鉄槌を手に、妖精を纏わせ、殺意に狂った女の姿が。
「やれやれ。──わらわが望む対面ではなくなったが。まあ仕方あるまい。わらわはあの魔王に負けたのだ」
魔王の首を持参し、全力の聖女相手に戦う──という理想の展開は無くなった。が、それは仕方ない。魔王の姦計に対し、己もまた全力で戦い。そして魔王が勝利し、己は敗北した。敗北者は勝者に全てが奪われなければならない。自分の本願が奪われる事になろうとも、それはそれで仕方ない。

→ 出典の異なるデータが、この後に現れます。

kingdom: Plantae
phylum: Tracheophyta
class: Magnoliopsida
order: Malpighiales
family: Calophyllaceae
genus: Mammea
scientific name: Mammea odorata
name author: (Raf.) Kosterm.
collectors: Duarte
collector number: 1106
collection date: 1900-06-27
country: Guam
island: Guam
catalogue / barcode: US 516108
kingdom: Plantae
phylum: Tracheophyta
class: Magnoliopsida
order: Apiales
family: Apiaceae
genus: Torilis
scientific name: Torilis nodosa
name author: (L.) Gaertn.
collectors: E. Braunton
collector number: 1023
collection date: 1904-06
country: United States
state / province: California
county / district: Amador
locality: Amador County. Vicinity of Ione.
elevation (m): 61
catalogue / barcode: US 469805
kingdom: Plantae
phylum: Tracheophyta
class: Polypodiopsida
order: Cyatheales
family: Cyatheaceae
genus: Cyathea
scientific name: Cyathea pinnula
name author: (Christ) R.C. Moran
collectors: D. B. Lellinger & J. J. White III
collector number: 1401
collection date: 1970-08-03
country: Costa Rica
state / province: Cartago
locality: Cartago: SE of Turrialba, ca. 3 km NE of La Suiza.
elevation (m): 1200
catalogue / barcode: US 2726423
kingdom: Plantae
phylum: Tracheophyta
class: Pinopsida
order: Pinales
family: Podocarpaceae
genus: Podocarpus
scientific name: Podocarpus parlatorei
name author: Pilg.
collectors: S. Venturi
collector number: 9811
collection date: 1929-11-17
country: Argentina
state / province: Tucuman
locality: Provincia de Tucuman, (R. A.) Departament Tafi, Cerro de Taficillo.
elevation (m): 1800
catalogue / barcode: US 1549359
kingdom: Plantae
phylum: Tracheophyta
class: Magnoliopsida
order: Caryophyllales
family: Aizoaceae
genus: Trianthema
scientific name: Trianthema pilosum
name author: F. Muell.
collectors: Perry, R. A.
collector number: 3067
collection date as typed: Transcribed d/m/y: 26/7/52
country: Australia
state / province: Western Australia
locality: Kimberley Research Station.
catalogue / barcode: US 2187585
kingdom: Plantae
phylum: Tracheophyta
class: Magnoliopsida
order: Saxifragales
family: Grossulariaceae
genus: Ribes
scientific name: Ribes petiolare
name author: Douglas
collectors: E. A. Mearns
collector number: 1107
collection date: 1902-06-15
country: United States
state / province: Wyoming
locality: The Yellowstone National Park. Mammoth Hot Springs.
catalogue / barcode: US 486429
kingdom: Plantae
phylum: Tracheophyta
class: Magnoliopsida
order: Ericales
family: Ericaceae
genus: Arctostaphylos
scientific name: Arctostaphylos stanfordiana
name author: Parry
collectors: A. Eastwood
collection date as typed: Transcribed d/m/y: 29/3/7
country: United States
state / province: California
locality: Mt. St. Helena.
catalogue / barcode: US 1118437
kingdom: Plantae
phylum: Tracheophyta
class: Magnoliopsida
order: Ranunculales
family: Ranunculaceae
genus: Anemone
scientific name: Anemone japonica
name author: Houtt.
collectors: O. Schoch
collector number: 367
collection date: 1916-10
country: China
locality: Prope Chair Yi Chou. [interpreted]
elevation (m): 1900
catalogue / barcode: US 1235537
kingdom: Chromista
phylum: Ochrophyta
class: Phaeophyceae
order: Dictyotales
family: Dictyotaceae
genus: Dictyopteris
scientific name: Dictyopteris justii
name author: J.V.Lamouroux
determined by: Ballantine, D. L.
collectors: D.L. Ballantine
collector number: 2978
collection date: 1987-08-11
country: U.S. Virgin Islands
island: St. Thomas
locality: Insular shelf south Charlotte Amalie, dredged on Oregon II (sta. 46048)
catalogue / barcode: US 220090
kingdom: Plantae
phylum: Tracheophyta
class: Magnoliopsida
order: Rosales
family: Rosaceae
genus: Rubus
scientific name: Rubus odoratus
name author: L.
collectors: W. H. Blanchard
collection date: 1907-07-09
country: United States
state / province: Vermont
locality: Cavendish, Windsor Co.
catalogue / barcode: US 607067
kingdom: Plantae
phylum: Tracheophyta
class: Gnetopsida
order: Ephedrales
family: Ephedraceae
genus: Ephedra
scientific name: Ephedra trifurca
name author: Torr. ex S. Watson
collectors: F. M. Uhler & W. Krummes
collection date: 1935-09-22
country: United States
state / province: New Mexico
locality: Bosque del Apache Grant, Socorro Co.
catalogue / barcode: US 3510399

恐らくこの不思議な程感覚が鋭くなっているのも──自分がこの【聖女】に勝つ可能性を少しでも上げる為であろう。要は魔王はヤナギにドーピングを施したのだ。感覚が増強される麻薬か何かを仕込んだのだろう。
しかし。
ヤナギは──眼前の聖女に、少しばかりの違和感を覚える。
それは
「....見つけたぞ。みぃつけた、ぞぉぉぉぉぉぉぉぉぉぉ」
その【聖女】の目に。
確かな殺意を、感じ取っていたから。
「魔王ぅぅぅぅぅぅぅぅぅぅぅぅぅぅぅぅぅぅぅぅ!!!!!!!!!!!!!!!!!!!!!!!!!」
ヤナギは。
即座に──理解できた。
「幻覚魔法.....!」
今、あの【聖女】は。
ヤナギ・ソネサキを──魔王と誤認している。魔王の幻覚魔法によって.....!
意識を失ったヤナギの肉体に魔王の魔力を仕込み。
A→Bの幻覚魔法を仕掛けた。
今ヤナギ・ソネサキの姿は──魔王の姿に映っている。
「成程....。成程.....!」
【聖女】は──自身の不倶戴天の敵を眼前にして、猛り狂い、その力を振るわんとしている。
彼女の目の前にあるのは、ヤナギではなく、魔王。
「感謝する....! 魔王よ。本当に、心から貴様に感謝しよう」
全力。
全力が、ここにある。
己の肉体は万全以上。
そして、相手はこちらを憎悪の対象として全力で潰そうとしている。
全力と、全力。
魔王の首を持参するよりも、恐らく強大な殺意を今確かにぶつけられている。
「なんて幸せなのだ.....! わらわは全力の姦計に敗北して尚、全力の戦いに興じれるのか....! 良かった。この戦場に来て良かった.....! 生きていて、良かった.....!」
ヤナギ・ソネサキは目に大粒の涙を貯め、天を仰ぎ両手を拡げ、全力で笑った。
紛う事なき、歓喜の笑みであった。
己の本願を目前にした人間の、堪えきれない感情が決壊した、笑い声。
「楽しませてもらおう、【聖女】よ。わらわもまた──全力でお相手仕ろう!」
鉄槌と、鉄拳。
この二つが──殺意と歓喜が入り混じる叫び声と共に、交差した。